Preparing for His Abudance must mean that you are lacking something. So lets say I am lacking a husband so in this area I should begin to prepare for His Abundance. Almost sounds like I should be cleaning out the house, doesn't it? As I have been picking up in another area of my life like oraganizing my home, I need to open up space so that I have room to welcome in. Out with the old and in with the new.
There is an excitement when you begin to prepare. Daydreams become more frequent and I love daydreams. I believe this is the best way to treat yourself. You begin to see what is really important to you. You lavish yourself with all the best so maybe you won't be so quick to settle for less.
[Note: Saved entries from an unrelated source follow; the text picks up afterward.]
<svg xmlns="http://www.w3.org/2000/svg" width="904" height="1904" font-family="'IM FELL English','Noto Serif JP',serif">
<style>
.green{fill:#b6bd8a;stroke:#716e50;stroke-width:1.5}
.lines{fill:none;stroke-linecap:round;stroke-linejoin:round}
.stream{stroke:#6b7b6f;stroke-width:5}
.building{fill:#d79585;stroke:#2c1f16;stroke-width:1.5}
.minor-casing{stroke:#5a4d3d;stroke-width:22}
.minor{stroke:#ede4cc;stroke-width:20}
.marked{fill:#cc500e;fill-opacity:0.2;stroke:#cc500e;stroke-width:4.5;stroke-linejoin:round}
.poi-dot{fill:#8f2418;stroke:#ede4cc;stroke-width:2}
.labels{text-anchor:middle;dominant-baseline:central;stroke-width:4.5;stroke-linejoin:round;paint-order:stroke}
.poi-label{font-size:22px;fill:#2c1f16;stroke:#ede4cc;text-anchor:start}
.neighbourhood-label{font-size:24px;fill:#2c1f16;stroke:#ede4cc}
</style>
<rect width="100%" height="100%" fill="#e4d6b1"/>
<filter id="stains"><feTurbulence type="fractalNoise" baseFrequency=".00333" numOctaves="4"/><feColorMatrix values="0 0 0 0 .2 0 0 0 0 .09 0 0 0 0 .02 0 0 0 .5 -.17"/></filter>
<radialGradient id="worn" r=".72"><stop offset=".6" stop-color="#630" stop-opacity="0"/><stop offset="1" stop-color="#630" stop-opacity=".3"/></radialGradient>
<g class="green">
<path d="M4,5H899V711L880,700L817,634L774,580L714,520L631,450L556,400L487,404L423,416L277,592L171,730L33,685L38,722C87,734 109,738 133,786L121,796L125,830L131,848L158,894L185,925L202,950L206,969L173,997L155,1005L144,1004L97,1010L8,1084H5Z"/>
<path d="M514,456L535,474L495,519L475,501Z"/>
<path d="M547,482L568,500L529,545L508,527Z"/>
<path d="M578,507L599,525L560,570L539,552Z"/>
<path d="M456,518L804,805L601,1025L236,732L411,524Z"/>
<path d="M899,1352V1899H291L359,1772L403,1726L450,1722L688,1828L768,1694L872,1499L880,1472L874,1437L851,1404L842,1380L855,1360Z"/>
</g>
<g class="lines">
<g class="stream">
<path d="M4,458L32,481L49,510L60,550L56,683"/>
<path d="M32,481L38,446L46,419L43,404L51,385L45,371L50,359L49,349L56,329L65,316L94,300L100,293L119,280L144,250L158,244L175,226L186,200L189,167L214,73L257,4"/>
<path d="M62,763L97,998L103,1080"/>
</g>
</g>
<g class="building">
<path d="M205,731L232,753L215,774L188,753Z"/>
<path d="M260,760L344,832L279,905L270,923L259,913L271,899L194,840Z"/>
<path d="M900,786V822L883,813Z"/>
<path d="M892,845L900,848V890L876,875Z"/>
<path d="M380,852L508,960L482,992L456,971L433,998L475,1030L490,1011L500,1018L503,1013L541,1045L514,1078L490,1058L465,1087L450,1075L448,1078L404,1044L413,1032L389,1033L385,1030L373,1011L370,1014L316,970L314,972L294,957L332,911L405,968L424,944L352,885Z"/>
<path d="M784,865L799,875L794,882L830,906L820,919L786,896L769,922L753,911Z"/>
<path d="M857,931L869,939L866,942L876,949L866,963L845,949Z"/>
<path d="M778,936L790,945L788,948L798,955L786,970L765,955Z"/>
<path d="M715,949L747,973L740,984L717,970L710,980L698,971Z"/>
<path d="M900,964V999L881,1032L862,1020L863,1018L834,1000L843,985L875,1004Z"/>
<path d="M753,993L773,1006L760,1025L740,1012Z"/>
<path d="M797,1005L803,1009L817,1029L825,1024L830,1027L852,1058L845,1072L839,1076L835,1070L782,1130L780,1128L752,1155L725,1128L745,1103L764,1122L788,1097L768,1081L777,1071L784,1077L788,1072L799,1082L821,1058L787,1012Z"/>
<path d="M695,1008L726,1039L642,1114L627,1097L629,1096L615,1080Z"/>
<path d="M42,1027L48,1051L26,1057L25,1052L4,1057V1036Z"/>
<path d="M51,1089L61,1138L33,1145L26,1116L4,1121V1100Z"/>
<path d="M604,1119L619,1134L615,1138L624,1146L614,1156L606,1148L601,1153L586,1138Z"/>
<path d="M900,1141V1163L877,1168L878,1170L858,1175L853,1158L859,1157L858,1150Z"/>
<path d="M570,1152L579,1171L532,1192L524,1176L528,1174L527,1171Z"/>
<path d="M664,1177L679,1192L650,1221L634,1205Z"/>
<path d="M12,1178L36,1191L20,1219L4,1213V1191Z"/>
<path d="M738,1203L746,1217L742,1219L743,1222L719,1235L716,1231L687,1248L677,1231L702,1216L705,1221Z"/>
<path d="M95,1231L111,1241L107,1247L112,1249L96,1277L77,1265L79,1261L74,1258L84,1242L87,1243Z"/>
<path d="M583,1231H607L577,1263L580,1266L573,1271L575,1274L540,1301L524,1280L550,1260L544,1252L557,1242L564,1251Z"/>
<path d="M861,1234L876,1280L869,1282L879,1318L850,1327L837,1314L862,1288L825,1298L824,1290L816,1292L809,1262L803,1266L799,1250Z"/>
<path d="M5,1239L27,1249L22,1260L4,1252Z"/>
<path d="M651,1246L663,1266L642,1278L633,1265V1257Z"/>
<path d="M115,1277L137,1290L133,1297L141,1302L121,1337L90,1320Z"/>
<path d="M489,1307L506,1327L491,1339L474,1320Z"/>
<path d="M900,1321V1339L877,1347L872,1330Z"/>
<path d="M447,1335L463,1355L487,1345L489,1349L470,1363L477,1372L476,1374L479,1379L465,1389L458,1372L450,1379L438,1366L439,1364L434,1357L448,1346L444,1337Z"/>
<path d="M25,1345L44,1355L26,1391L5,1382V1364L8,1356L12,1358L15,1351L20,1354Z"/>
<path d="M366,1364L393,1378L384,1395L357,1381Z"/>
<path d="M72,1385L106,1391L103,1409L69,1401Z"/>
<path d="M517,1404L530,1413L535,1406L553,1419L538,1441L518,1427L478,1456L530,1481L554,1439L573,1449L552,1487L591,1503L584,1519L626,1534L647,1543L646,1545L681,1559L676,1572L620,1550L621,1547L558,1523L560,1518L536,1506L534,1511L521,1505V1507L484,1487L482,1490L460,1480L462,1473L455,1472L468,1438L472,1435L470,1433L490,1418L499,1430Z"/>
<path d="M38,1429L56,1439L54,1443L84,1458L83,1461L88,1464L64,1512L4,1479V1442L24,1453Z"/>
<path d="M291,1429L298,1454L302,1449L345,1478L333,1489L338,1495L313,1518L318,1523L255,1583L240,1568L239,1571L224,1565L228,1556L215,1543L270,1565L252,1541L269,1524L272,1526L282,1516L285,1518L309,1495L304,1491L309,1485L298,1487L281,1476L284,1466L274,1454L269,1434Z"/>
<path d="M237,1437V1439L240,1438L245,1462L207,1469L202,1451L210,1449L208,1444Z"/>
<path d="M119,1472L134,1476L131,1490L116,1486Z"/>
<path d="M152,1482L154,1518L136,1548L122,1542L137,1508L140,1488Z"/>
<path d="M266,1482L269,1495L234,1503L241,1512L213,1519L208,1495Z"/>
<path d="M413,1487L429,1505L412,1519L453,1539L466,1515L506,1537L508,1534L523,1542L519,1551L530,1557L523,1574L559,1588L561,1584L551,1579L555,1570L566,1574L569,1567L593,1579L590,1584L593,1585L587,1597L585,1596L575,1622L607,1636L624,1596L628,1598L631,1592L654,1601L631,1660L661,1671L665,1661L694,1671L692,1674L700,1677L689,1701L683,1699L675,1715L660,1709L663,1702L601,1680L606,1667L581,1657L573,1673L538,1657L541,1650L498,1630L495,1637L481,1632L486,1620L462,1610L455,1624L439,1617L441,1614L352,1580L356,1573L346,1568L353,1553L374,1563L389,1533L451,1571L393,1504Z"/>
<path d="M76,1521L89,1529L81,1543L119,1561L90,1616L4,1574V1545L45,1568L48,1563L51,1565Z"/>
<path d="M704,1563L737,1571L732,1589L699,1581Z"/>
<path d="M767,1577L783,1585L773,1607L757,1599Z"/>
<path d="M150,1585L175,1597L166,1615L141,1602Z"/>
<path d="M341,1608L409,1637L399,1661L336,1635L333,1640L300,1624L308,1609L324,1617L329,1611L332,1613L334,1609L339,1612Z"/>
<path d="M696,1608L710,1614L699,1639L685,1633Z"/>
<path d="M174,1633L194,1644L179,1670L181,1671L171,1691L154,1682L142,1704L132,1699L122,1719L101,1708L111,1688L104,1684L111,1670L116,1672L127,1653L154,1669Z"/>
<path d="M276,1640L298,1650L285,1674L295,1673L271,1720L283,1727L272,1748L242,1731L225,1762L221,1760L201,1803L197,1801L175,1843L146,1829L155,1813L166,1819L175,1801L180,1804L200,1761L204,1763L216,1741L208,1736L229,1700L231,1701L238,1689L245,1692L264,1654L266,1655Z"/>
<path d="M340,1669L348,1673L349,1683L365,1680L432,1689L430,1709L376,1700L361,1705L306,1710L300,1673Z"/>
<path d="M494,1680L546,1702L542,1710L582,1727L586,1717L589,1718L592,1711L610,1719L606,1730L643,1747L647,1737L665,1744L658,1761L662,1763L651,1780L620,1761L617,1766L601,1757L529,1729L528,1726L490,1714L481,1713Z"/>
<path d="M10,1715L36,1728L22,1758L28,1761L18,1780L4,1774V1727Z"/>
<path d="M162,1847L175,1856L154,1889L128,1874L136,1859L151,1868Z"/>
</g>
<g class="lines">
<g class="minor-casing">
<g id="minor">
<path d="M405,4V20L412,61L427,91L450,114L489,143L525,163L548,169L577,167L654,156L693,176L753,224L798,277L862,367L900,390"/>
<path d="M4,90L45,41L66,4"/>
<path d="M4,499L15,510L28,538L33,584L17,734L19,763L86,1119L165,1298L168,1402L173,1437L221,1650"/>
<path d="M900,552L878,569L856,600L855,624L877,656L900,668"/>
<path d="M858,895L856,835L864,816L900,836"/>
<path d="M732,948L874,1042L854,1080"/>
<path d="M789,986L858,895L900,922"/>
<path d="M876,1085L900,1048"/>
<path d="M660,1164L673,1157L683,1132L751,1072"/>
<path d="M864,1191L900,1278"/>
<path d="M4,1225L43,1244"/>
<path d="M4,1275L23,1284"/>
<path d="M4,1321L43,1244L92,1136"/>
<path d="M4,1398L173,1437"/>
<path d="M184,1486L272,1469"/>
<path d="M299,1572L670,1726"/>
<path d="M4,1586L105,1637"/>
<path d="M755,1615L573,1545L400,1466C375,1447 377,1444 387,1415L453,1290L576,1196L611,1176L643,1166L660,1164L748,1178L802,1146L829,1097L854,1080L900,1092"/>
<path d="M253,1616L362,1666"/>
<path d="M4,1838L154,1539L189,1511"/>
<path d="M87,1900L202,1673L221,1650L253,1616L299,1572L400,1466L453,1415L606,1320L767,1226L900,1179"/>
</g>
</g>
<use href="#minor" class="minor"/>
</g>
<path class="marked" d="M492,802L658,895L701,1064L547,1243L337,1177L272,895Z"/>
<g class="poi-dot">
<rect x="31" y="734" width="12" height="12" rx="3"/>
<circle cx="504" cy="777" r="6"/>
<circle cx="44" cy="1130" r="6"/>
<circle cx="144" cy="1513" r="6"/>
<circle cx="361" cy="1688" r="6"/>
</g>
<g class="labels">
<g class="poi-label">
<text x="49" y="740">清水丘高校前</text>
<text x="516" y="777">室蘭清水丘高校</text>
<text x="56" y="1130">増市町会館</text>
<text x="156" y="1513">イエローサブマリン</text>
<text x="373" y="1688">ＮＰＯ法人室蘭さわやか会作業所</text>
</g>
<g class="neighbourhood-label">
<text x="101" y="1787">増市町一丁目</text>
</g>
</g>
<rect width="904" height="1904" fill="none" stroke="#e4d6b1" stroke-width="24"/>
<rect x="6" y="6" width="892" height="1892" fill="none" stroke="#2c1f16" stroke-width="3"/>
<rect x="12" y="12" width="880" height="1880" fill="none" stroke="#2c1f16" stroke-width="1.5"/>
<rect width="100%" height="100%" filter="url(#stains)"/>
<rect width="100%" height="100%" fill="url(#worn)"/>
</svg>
So what if you are waiting and waiting? Say that husband area has been bare for 30 some years, do you still prepare for His Abudance? Sure, I say yet as I do, I know I find it difficult to be confident here. I have been 'laying down my Isaac' almost daily. I am finding though that it isn't as hard as it use to be. This is scary too. It is like I'm I am giving up and settling for less. I have to retrain the brain because it is really letting go. I suppose if you get 'nit picky' giving up and letting go are two different things. Letting go is freeing.
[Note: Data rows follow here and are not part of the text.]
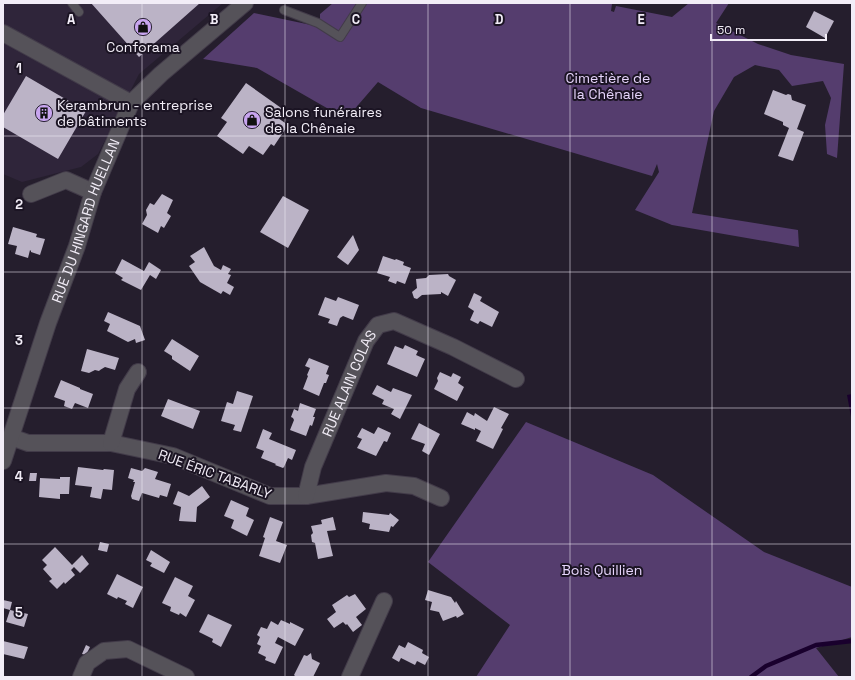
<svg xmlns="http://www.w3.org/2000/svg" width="855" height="680" viewBox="0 0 855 680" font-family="'Space Grotesk',sans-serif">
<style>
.built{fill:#2f253a}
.green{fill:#553d6e}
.water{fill:#19002d}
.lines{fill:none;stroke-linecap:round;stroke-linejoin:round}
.stream{stroke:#19002d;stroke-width:4.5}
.building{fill:#bbb3c6}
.lane-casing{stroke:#423b49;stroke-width:10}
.street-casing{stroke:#423b49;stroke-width:18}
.lane{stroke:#555259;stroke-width:8}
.street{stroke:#555259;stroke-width:16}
.grid{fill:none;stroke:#f2edf7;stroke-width:1;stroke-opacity:0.55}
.labels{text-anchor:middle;stroke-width:4;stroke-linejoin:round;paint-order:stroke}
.poi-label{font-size:14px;fill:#f2edf7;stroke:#1b1423;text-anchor:start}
.park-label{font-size:14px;fill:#e7d5fc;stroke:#1b1423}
.street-label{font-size:14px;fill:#f2edf7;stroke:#1b1423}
.grid-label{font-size:13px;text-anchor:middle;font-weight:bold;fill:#f2edf7;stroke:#1b1423;stroke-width:4;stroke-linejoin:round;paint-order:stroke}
</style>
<rect width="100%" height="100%" fill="#251e2d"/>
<!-- built -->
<path class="built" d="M3,3H223L139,74L98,154L81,167L22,182L3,174Z"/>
<!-- green -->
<path class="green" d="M333,3H608L612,4L611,11L614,12L616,6L672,17L689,3H729L716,23L758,44L791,55L844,64L837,158L827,154L825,125L831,98L823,81L792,86L779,70L755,65L734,77L714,111L692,213L798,230L799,247L672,225L635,210L659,172L657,164L652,176L421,108L378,82L346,119L257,68L203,59L254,13L316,26L320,20V14Z
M526,422L653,475L764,552L852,587V637L816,648L839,677H476L510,625L428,562Z"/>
<!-- water -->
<path class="water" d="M852,394V422L847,395Z"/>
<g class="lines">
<!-- stream -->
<path class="stream" d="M751,677L766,666L816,645L852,641"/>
</g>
<!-- building -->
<path class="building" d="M91,3H200L139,57Z
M814,11L834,21L825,38L806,27Z
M26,76L86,111L58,159L3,127V115Z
M246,83L284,110L278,118L288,125L274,146L271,144L263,155L249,146L243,154L217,136L227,122L221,118Z
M773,90L786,95L788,94L791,95L792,100L806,105L797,129L804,132L793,161L778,156L789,128L783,125V122L764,114Z
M162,194L173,200L167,213L171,216L164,228L161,226L158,233L142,224L147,215L146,210L150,203L154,205Z
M283,196L309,210L288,248L260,232Z
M13,227L37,234L36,237L45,239L40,255L31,252V251L30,250L28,258L15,254L17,246L8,244Z
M353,235L359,250L348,265L337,257Z
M204,247L214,266L221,270L223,265L231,269L228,274L231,275L227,283L234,287L230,295L223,291L221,294L200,282L189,266L195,262L190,256Z
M383,256L395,260L396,259L404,262L403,265L411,268L405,284L397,281L396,284L388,281L390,277L377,273Z
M122,259L144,271L149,262L161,270L156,279L150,275L141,290L121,280L123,278L115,273Z
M448,274L449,276L456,280L448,296L441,292V294L422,295L417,299L414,298L412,292L417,288L416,279L426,278L429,275Z
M474,293L482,297L480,301L499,312L492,327L480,321L478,324L470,320L474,311L468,307Z
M325,297L336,301L338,297L359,305L353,320L343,316L340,318L337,326L328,323L330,319L318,315Z
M108,312L140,326L145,340L136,343L135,339L128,342L107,331L110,324L104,321Z
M172,339L199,356L190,371L172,359V356L164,351Z
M405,345L418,351L416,355L425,359L417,377L387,364L395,346L403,349Z
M87,349L119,358L115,370L105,367L100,370L99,371L95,370L89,373L81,371Z
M309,358L329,366L326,374L329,375L326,383H324L319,396L303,389L308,376L307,375L310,368L305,366Z
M440,372L451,377L453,373L461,377L458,383L464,387L457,401L434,389L438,381L437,378Z
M61,380L80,388V389L93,394L88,408L75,403L72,409L64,406L65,401L54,397Z
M377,385L391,392L393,388L412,395L400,419L391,414L394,409L382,404L384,400L372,394Z
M237,391L253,396L241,432L233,430L235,425L221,421L227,402L233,404Z
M168,399L200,411L193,429L161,416Z
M300,403L316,409L313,417H315L312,426L310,425L306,436L290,430L294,420L293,418L291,417L294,409L298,411Z
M494,407L509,414L501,428L503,429L493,449L476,441L481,431L475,428V430L461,424L467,412L474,416L475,413L487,421Z
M419,423L440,434L429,455L422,451L425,444L411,439Z
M378,427L391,433L387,442L384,441L376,456L357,448L362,439L357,437L362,428L374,434Z
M263,429L272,433L269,439L296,450L292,460L288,458L284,467L283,468L275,465L276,464L261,458L264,451L256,448Z
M78,467L103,470L104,469L114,470L112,490L103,489L101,499L90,497L92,487L75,485Z
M131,468L142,471L145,468L158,472L155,479L171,484L167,497L160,495L159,498L142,493L139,501L132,499L131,496L135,482H133L134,480L128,478Z
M30,473H37L36,481H29Z
M60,477H70L69,494H60V499L39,497L40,478L60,479Z
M202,486L210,497L197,507L196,522L179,521L181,507L173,504L178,491L189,496Z
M231,500L249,508L246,516L254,520L247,536L231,528L234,520L224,516Z
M363,512L389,515L390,513L399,520L393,527L391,526L389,532L369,529L370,524L362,522Z
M270,517L283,522L276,541L287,545L280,563L259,556L265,538L263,537Z
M333,517L336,530L327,531L333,556L318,559L315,543L312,542L311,535L313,533L311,526L322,524L321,520Z
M100,542L109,544L107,552L98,550Z
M55,547L72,565L82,555L89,564L80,573L74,567L71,570L75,575L65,584L64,582L57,589L49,581L52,579L43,569L47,565L42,560Z
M151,550L170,562L164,573L150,566L152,563L146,560Z
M117,574L143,587L133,608L125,604L127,601L118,597L117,599L107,594Z
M175,577L193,586L188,596L195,600L186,617L180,613L179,615L170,611L171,607L162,603Z
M428,590L451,597L455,603L456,601L464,614L457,618L456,616L443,621L439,612L430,610L432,602L425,600Z
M355,594L366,609L356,617L362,625L353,632L347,624L346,625L343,622L334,628L327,619L336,612L332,605L347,595L349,597Z
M3,600L12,602L10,610L28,614L24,627L6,622L10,610L3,608Z
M208,614L232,625L221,647L212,642L213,639L199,632Z
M281,620L290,624V622L304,629L295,646L278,637L275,643L283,647L275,664L265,660L266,657L258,653L261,646L257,644L260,637L257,635L261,627L267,629L271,621L278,625Z
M3,641L28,647L24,659L3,654Z
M408,642L423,650L422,653L429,657L425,665L417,661L415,665L401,658L399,662L392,658L399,645L405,648Z
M86,645L90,647L86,655L82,654Z
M311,653L312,659L320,663L313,677H296L294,675L304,655L307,656Z"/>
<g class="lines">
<defs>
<path id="lane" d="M72,3L79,12
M284,10L318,23L340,37L362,3"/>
<g id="street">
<path d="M3,33L131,103"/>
<path d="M31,194L66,180L93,192"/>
<path d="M11,437L28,443H111L173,456L270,496H306L386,483L414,486L441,498"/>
<path d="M111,443L127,389L138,372"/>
<path id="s1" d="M3,461L48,323L77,246L93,192L131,103L161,74L245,3"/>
<path id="s2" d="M306,496L313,467L366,341L378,325L394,321L453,347L516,379"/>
<path d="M81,677L87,663L104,651L128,649L186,677"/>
<path d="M350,677L384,601"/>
</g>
</defs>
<!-- lane casing -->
<use href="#lane" class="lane-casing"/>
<!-- street casing -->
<use href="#street" class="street-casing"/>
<!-- lane -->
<use href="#lane" class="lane"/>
<!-- street -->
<use href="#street" class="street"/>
</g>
<!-- grid -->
<path class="grid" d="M142,3V677M285,3V677M428,3V677M570,3V677M712,3V677M3,136H852M3,272H852M3,408H852M3,544H852"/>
<!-- icons -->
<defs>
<symbol id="shop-disc" viewBox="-11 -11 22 22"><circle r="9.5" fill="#c8a5ef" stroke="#1b1423"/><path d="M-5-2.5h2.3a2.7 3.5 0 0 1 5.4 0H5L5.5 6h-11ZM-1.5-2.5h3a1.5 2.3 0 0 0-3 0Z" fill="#111"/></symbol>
<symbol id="building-disc" viewBox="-11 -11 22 22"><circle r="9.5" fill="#c8a5ef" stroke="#1b1423"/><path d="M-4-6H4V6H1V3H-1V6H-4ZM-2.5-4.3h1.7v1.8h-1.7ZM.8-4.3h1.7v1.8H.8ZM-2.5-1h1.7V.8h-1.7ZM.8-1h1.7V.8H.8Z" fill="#111"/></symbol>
</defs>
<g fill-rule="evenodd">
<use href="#shop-disc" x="133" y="17" width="20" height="20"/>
<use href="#building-disc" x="34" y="103" width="20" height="20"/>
<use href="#shop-disc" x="242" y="110" width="20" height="20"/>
</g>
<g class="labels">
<!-- poi labels -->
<g class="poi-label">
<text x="143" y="52" text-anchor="middle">Conforama</text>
<text x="57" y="110">Kerambrun - entreprise<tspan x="57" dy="16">de bâtiments</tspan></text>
<text x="265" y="117">Salons funéraires<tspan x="265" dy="16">de la Chênaie</tspan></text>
</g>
<!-- park labels -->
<g class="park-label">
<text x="608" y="83">Cimetière de<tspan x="608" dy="16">la Chênaie</tspan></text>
<text x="602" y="575">Bois Quillien</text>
</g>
<!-- street labels -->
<g class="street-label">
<text dy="5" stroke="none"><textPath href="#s1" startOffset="254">RUE DU HINGARD HUELLAN</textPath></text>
<text dy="5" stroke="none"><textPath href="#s2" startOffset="121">RUE ALAIN COLAS</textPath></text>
<text transform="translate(215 474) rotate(20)" y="5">RUE ÉRIC TABARLY</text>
</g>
</g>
<g class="grid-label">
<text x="71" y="24">A</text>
<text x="214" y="24">B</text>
<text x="356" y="24">C</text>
<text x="499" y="24">D</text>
<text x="641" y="24">E</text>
<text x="19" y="73">1</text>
<text x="19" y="209">2</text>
<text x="19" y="345">3</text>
<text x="19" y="481">4</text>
<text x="19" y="617">5</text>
</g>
<!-- border -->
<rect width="855" height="680" fill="none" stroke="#f2edf7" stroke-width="8"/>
<!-- scale -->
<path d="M711 34v6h115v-6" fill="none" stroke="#f2edf7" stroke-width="2"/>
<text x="717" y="34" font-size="12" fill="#f2edf7" stroke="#1b1423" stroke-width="3" paint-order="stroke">50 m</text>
</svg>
I've noticed my vision is clearer. My eyes are more on Him and not on him. No man can out do God in the love and romance department. It is seeing what I have and not what I don't have. It is being satisfied and content. I am beloved by God. His purpose for me is confirmed by the passions, dreams, and talents He tucked into my heart when He created me. Like a proud Father, He is delighted when I succeed. How enjoyable that is to me.
I just had a thought! Maybe I got it all wrong with the letting go.... or maybe I need another step to complete the formula.
Letting go is allowing yourself to fall into God's waiting Almighty Arms!